- Required task -
Copy out the records below, replacing each "Each mask_svg is the segmentation as SVG" with "Each mask_svg holds the outline as SVG" and leaving everything else unchanged.

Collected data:

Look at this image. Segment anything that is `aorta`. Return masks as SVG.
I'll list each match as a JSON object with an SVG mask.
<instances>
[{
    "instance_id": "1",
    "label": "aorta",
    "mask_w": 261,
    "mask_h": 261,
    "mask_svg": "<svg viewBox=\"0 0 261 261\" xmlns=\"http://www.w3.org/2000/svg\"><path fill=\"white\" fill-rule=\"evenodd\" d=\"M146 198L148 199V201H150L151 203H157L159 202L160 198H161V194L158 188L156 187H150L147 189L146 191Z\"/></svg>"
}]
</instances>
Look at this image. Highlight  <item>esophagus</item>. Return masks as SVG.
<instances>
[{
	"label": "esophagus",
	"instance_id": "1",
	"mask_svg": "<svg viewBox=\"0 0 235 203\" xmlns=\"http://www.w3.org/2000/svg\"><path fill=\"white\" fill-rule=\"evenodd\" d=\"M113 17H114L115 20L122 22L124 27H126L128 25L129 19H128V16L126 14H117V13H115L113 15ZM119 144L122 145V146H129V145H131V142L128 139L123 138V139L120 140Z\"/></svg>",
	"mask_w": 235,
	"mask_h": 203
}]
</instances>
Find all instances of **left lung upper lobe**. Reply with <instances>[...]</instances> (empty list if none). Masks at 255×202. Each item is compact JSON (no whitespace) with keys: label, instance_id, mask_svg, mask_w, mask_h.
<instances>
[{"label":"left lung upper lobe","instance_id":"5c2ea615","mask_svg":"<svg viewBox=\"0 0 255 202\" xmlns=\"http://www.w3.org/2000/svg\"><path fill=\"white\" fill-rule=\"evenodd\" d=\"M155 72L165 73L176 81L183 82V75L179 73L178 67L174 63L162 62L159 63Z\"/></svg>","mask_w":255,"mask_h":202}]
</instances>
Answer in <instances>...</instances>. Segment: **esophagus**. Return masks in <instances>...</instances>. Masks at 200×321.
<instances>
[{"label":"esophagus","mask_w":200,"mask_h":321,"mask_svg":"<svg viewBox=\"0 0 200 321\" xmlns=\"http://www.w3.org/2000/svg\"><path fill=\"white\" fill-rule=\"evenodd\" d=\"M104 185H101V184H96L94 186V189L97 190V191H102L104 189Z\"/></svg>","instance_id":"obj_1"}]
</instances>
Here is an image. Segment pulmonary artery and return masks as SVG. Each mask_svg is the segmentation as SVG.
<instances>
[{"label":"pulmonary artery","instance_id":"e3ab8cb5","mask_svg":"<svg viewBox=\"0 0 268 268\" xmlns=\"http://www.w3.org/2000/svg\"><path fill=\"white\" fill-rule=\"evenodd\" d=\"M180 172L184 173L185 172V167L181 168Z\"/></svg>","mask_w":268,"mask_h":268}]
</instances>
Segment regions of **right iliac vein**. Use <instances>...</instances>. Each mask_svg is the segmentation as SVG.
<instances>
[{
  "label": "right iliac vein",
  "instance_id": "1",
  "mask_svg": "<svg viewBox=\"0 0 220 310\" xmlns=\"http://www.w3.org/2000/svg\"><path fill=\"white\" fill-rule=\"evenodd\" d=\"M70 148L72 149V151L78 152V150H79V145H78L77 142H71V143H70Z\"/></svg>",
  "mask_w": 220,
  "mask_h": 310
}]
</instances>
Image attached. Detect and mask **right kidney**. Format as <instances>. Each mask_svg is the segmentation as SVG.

- Response to this task -
Look at this image. Segment anything that is `aorta`. Return masks as SVG.
I'll list each match as a JSON object with an SVG mask.
<instances>
[{
    "instance_id": "1",
    "label": "aorta",
    "mask_w": 261,
    "mask_h": 261,
    "mask_svg": "<svg viewBox=\"0 0 261 261\" xmlns=\"http://www.w3.org/2000/svg\"><path fill=\"white\" fill-rule=\"evenodd\" d=\"M146 198L148 199V201H150L151 203H157L159 202L160 198H161V194L158 188L156 187H150L147 189L146 191Z\"/></svg>"
}]
</instances>
Look at this image. Highlight  <item>esophagus</item>. Return masks as SVG.
<instances>
[{
	"label": "esophagus",
	"instance_id": "1",
	"mask_svg": "<svg viewBox=\"0 0 235 203\" xmlns=\"http://www.w3.org/2000/svg\"><path fill=\"white\" fill-rule=\"evenodd\" d=\"M113 17H114L115 20L122 22L124 27H126L128 25L129 19H128V16L126 14H117V13H115L113 15ZM119 144L122 145V146H129V145H131V142L128 139L123 138V139L120 140Z\"/></svg>",
	"mask_w": 235,
	"mask_h": 203
}]
</instances>
Find all instances of **left lung upper lobe**. Reply with <instances>[...]</instances> (empty list if none). Masks at 255×202. Each item is compact JSON (no whitespace) with keys: label, instance_id, mask_svg, mask_w, mask_h.
<instances>
[{"label":"left lung upper lobe","instance_id":"5c2ea615","mask_svg":"<svg viewBox=\"0 0 255 202\" xmlns=\"http://www.w3.org/2000/svg\"><path fill=\"white\" fill-rule=\"evenodd\" d=\"M155 72L165 73L176 81L183 82V75L179 73L178 67L174 63L162 62L159 63Z\"/></svg>","mask_w":255,"mask_h":202}]
</instances>
Answer in <instances>...</instances>. Segment: **esophagus**. Return masks in <instances>...</instances>. Masks at 200×321.
<instances>
[{"label":"esophagus","mask_w":200,"mask_h":321,"mask_svg":"<svg viewBox=\"0 0 200 321\" xmlns=\"http://www.w3.org/2000/svg\"><path fill=\"white\" fill-rule=\"evenodd\" d=\"M104 185H101V184H96L94 186V189L97 190V191H102L104 189Z\"/></svg>","instance_id":"obj_1"}]
</instances>
Here is an image. Segment pulmonary artery and return masks as SVG. Each mask_svg holds the outline as SVG.
<instances>
[{"label":"pulmonary artery","instance_id":"e3ab8cb5","mask_svg":"<svg viewBox=\"0 0 268 268\" xmlns=\"http://www.w3.org/2000/svg\"><path fill=\"white\" fill-rule=\"evenodd\" d=\"M180 172L184 173L185 172V167L181 168Z\"/></svg>","mask_w":268,"mask_h":268}]
</instances>
Segment regions of **right iliac vein**. Use <instances>...</instances>. Each mask_svg holds the outline as SVG.
<instances>
[{
  "label": "right iliac vein",
  "instance_id": "1",
  "mask_svg": "<svg viewBox=\"0 0 220 310\" xmlns=\"http://www.w3.org/2000/svg\"><path fill=\"white\" fill-rule=\"evenodd\" d=\"M70 148L72 149V151L78 152V150H79V145H78L77 142H71V143H70Z\"/></svg>",
  "mask_w": 220,
  "mask_h": 310
}]
</instances>
Image attached. Detect and mask **right kidney**. Format as <instances>. Each mask_svg holds the outline as SVG.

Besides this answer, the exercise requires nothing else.